After all the passion that has swirled around immigration in this year’s election campaign, a curious thing happened in all three presidential debates: Latino-focused issues were hardly mentioned.
When it came to real discussion, suggests Maria Hinojosa, it’s as if Donald Trump’s wall had already gone up.
Hinojosa, the founder and CEO of the Futuro Media Group, is a former CBS and CNN reporter who hosts the long-running weekly Latino USA show on National Public Radio. She also hosted this fall’s PBS election special on demographics, America by the Numbers.
Now, she says, she’s frustrated – first that there was so little discussion of Latino concerns from Republican Trump and his Democratic opponent Hillary Clinton, and second that none of the three debates included a Latino or Latina moderator who could have pressed for such a discussion.
“Last night (10/19) they finally spoke about immigration,” said Hinojosa Thursday. “For about two minutes. It was not a substantive conversation.
“Hillary stated a position that was familiar. She didn’t make any new or different proposals such as stopping deportations – even though the overwhelming majority of people involved have no criminal record.
“What she did finally do was paint a picture of the fears and the consequences” of current deportation policies, by citing a Nevada woman who is a citizen and fears her immigrant parents could be deported.
From Trump, she said, “There was not a lot of substance. . . . If you listen to Trump, you would think we all live in ghettos in the inner city.”
In fact, Hinojosa noted, the Latino community is the fastest growing in America, and it has spread through much of America with commensurate diversity.
“What you might know, for instance,” she said, “is that one in six Latinos and Latinas is an evangelical. And you would also be surprised how they split, politically.
“You’d think they would be Republicans, because they are anti-abortion and anti-gay marriage. But they’re also very much in favor of a path to citizenship and a higher minimum wage and government programs. So they’re split almost evenly between political parties.”
That’s the kind of nuance that hasn’t been addressed in this campaign, said Hinojosa, “and that’s bad not just for Latinos, but for everyone, because the issues we care about affect everyone.”

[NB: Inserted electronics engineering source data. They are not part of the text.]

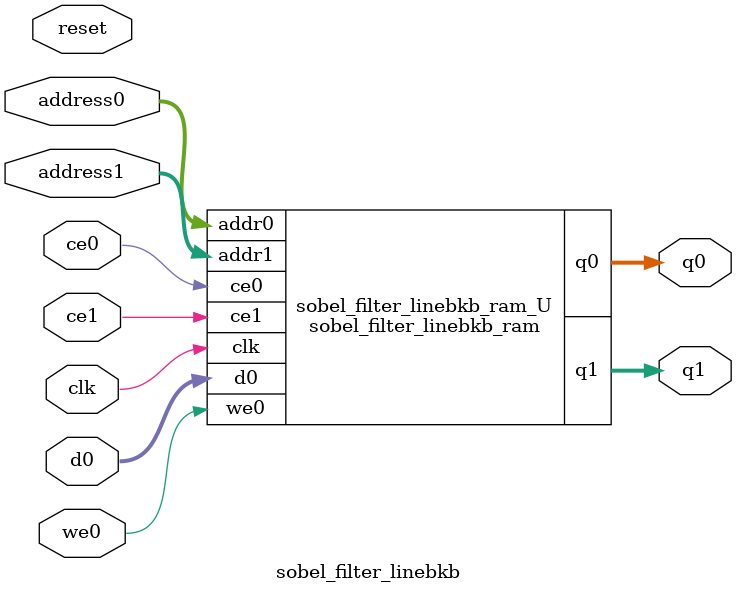
<source format=v>

`timescale 1 ns / 1 ps
module sobel_filter_linebkb_ram (addr0, ce0, d0, we0, q0, addr1, ce1, q1,  clk);

parameter DWIDTH = 8;
parameter AWIDTH = 11;
parameter MEM_SIZE = 1920;

input[AWIDTH-1:0] addr0;
input ce0;
input[DWIDTH-1:0] d0;
input we0;
output reg[DWIDTH-1:0] q0;
input[AWIDTH-1:0] addr1;
input ce1;
output reg[DWIDTH-1:0] q1;
input clk;

(* ram_style = "block" *)reg [DWIDTH-1:0] ram[0:MEM_SIZE-1];




always @(posedge clk)  
begin 
    if (ce0) 
    begin
        if (we0) 
        begin 
            ram[addr0] <= d0; 
            q0 <= d0;
        end 
        else 
            q0 <= ram[addr0];
    end
end


always @(posedge clk)  
begin 
    if (ce1) 
    begin
            q1 <= ram[addr1];
    end
end


endmodule


`timescale 1 ns / 1 ps
module sobel_filter_linebkb(
    reset,
    clk,
    address0,
    ce0,
    we0,
    d0,
    q0,
    address1,
    ce1,
    q1);

parameter DataWidth = 32'd8;
parameter AddressRange = 32'd1920;
parameter AddressWidth = 32'd11;
input reset;
input clk;
input[AddressWidth - 1:0] address0;
input ce0;
input we0;
input[DataWidth - 1:0] d0;
output[DataWidth - 1:0] q0;
input[AddressWidth - 1:0] address1;
input ce1;
output[DataWidth - 1:0] q1;



sobel_filter_linebkb_ram sobel_filter_linebkb_ram_U(
    .clk( clk ),
    .addr0( address0 ),
    .ce0( ce0 ),
    .d0( d0 ),
    .we0( we0 ),
    .q0( q0 ),
    .addr1( address1 ),
    .ce1( ce1 ),
    .q1( q1 ));

endmodule


</source>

She noted education, housing, language, economic policies, social programs, and diplomatic relations, just for starters.
“These are tough, complicated human issues,” she said, “that have international geopolitical implications.”
Non-Latinos shouldn’t think, she said, that these are matters for someone else.
“One in four children entering U.S. kindergartens this year was Latino or Latina,” she noted. “That will affect the future of all our children.”
The presidential candidates would more likely have been steered to such issues in the debates, she said, had there been a Latino or Latina moderator.
“I have the utmost respect for my colleagues who moderated the debates,” Hinojosa stressed. “I know how hard the job is. But they couldn’t be expected to bring the passion to these issues that someone from my background would have brought.”
Hinojosa was born in Mexico and became a U.S. citizen in her 20s. She has spent much of her reporting life covering immigration and cultural issues, and she said she finds it consistently frustrating to have those issues largely ignored in the main forum where the press gets to choose the topics.
In several ways, she suggested, the candidates themselves may have been just as happy to skirt Latino/Latina issues.
“Hillary Clinton has some good ideas,” Hinojosa said, “but her problem is that they come off as policy without heart. So there could be land mines for her.”
As for Trump, he’s his own land mine, like when in the third debate he finished a call for heavily vetting immigrants by saying, “There are some bad hombres out there.”
“The use of the word ‘hombres’ was horrible,” said Hinojosa. “I couldn’t understand why he’d say it. It’s going back to the day when all Mexican men were just ‘Hombre.’ Nobody thinks that way any more.”
Like many journalists, Hinojosa finds it ironic that Trump has declared war on the media: “Suddenly his enemy number one is the group that gave him all that space and coverage in the first place, for everything he did.”
Still, she said, journalists don’t have the luxury of feuds with people they cover.
“I’m now four things this candidate has stated he does not like,” she said. “I’m Mexican. I’m an immigrant. I’m a journalist. I’m a woman.
“As a journalist I would still treat him with respect. I would just be as hard on him as I would be on any other politician.”
As Latinos and Latinas inexorably become a more potent force in American politics, said Hinojosa, she doesn’t want to see them either taken for granted or written off.
That’s why, she said, a debate moderator who would have pressed for discussion on Latino issues would have served all viewers and voters well.
“We are living in an historic moment,” she said. “We have to own it.”